(8/29/2002) The AMBER Alert system is all over the news these days and has been credited with the positive resolution of many cases. Now, the Internet community is getting involved, but after a long history of false and misleading accounts, many doubt the veracity of e-mailed missing child reports - and for good reason.
In the early hours of August 28, two armed men broke into Nicholas Farber's Palm Desert, California, home and abducted the 9-year-old at gun point. A detailed physical description of Nicholas and his abductors, along with contacts, are provided in this Poster from the National Center for Missing and Exploited Children.

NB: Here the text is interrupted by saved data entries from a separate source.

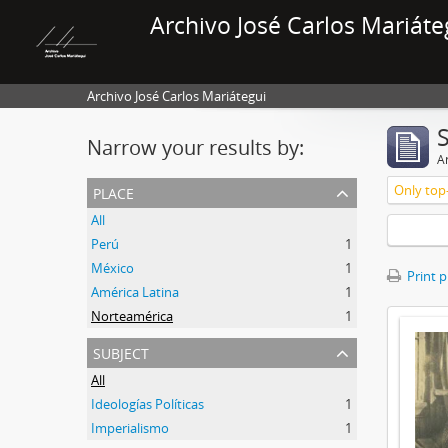
Archivo José Carlos Mariáte
Archivo José Carlos Mariátegui
Narrow your results by:
Ar
place
Only top-
All
Perú
1
México
1
Print 
América Latina
1
Norteamérica
1
subject
All
Ideologías Políticas
1
Imperialismo
1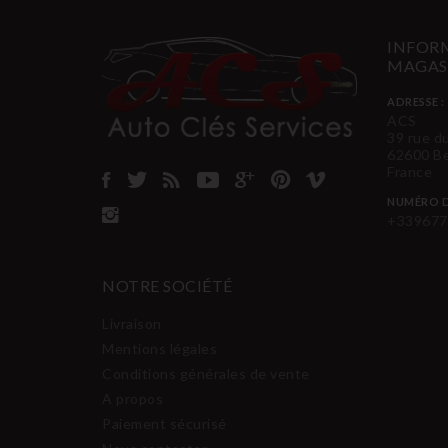
INFORM
MAGAS
ADRESSE :
ACS
39 rue d
62600 B
France
NUMÉRO D
+339677
NOTRE SOCIÉTÉ
Livraison
Mentions légales
Conditions générales de vente
A propos
Paiement sécurisé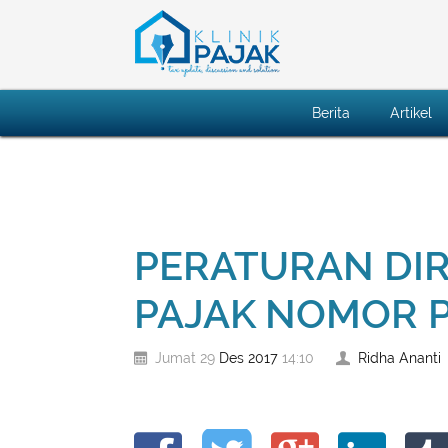
Berita
Artikel
PERATURAN DI
PAJAK NOMOR P
Des
2017
Ridha Ananti
Jumat 29
14:10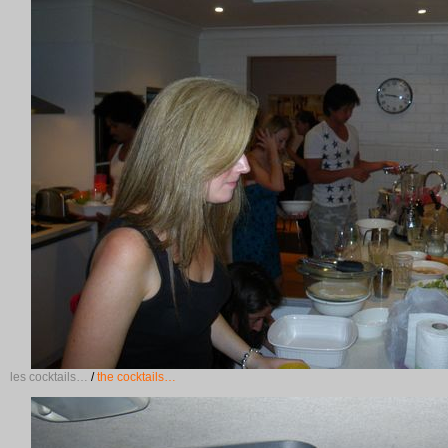
les cocktails…
/
the cocktails…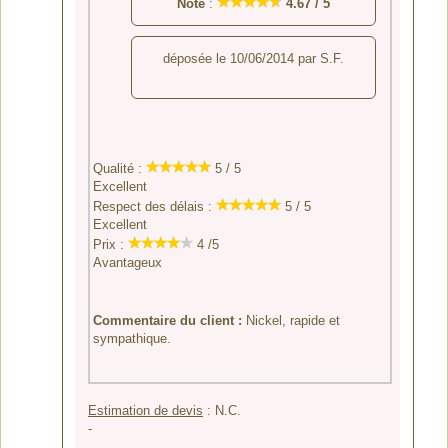
Note
:
4.67
/
5
déposée le
10/06/2014
par
S.F.
Qualité :
5 / 5
Excellent
Respect des délais :
5 / 5
Excellent
Prix :
4 /5
Avantageux
Commentaire du client :
Nickel, rapide et
sympathique.
Estimation de devis
:
N.C.
-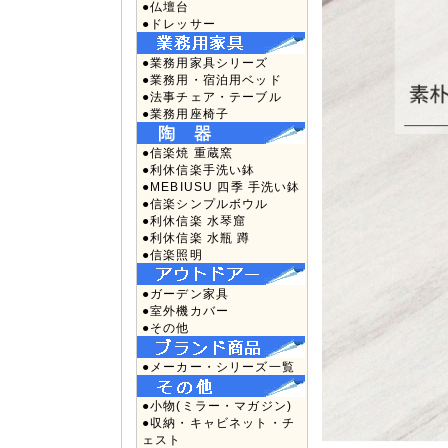
●仏壇台
●ドレッサー
●業務用家具シリーズ
●業務用・宿泊用ベッド
●法事チェア・テーブル
●業務用座椅子
●信楽焼 重蔵窯
●利休信楽手洗い鉢
●MEBIUSU 四季 手洗い鉢
●信楽シンプルボウル
●利休信楽 水琴窟
●利休信楽 水瓶 蹲
●信楽照明
●ガーデン家具
●室外機カバー
●その他
●メーカー・シリーズ一覧
●小物(ミラー・マガジン)
●収納・キャビネット・チ
ェスト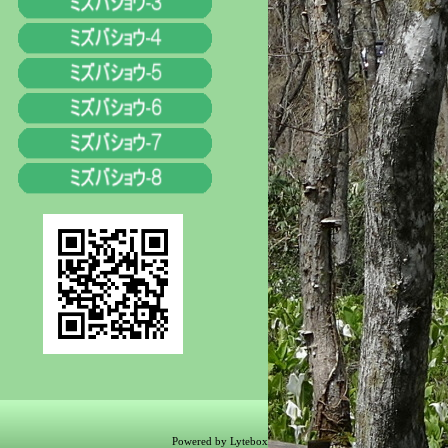
Powered by Lytebox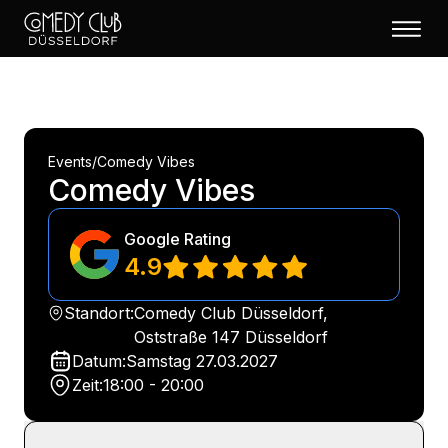
Events
/
Comedy Vibes
Comedy Vibes
Google Rating
4.9
Standort:
Comedy Club Düsseldorf,
Oststraße 147 Düsseldorf
Datum:
Samstag
27.03.2027
Zeit:
18:00 - 20:00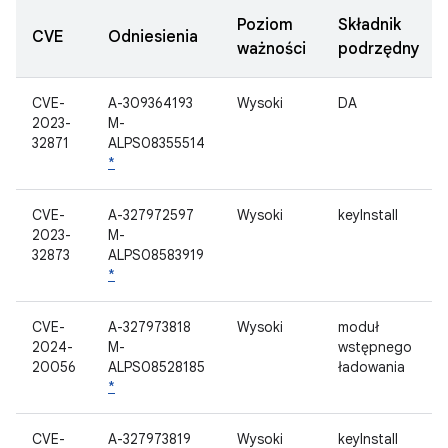
Poziom
Składnik
CVE
Odniesienia
ważności
podrzędny
CVE-
A-309364193
Wysoki
DA
2023-
M-
32871
ALPS08355514
*
CVE-
A-327972597
Wysoki
keyInstall
2023-
M-
32873
ALPS08583919
*
CVE-
A-327973818
Wysoki
moduł
2024-
M-
wstępnego
20056
ALPS08528185
ładowania
*
CVE-
A-327973819
Wysoki
keyInstall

On August 30, 2002 - just two days after his forced abduction - Nicholas was found, safe and sound, in a campground 20 miles east of San Diego, California. His non-custodial mother has been arrested and charged. Unfortunately, this e-mailed "Amber Alert" continues to circulate because there is no way to recall it.
The letter above is the latest in a disturbing trend from MailBits.com. Long known as a purveyor of joke-of-the-day newsletters and other frivolous Internet pursuits, Mailbits has shifted gears of late to include missing child chain letters and bits of armchair activism. Unfortunately, spelling and grammar errors coupled with the fact that clicking the link provided takes you to a page (with no apparent connection to the case) that asks you to supply the e-mail addresses of 10 friends and subscribe to other newsletters has many wondering if the notice above is for real.
As we can see with this example, e-mail is a poor medium for this type of information. That's why e-mail is not included in the specifications of the AMBER plan. It is simply too unreliable. Often, missing child chains that continue long after the case has been resolved can create more problems than they solve, as law enforcement and other officials have to devote time to respond to inquiries about a closed case. Break this Chain.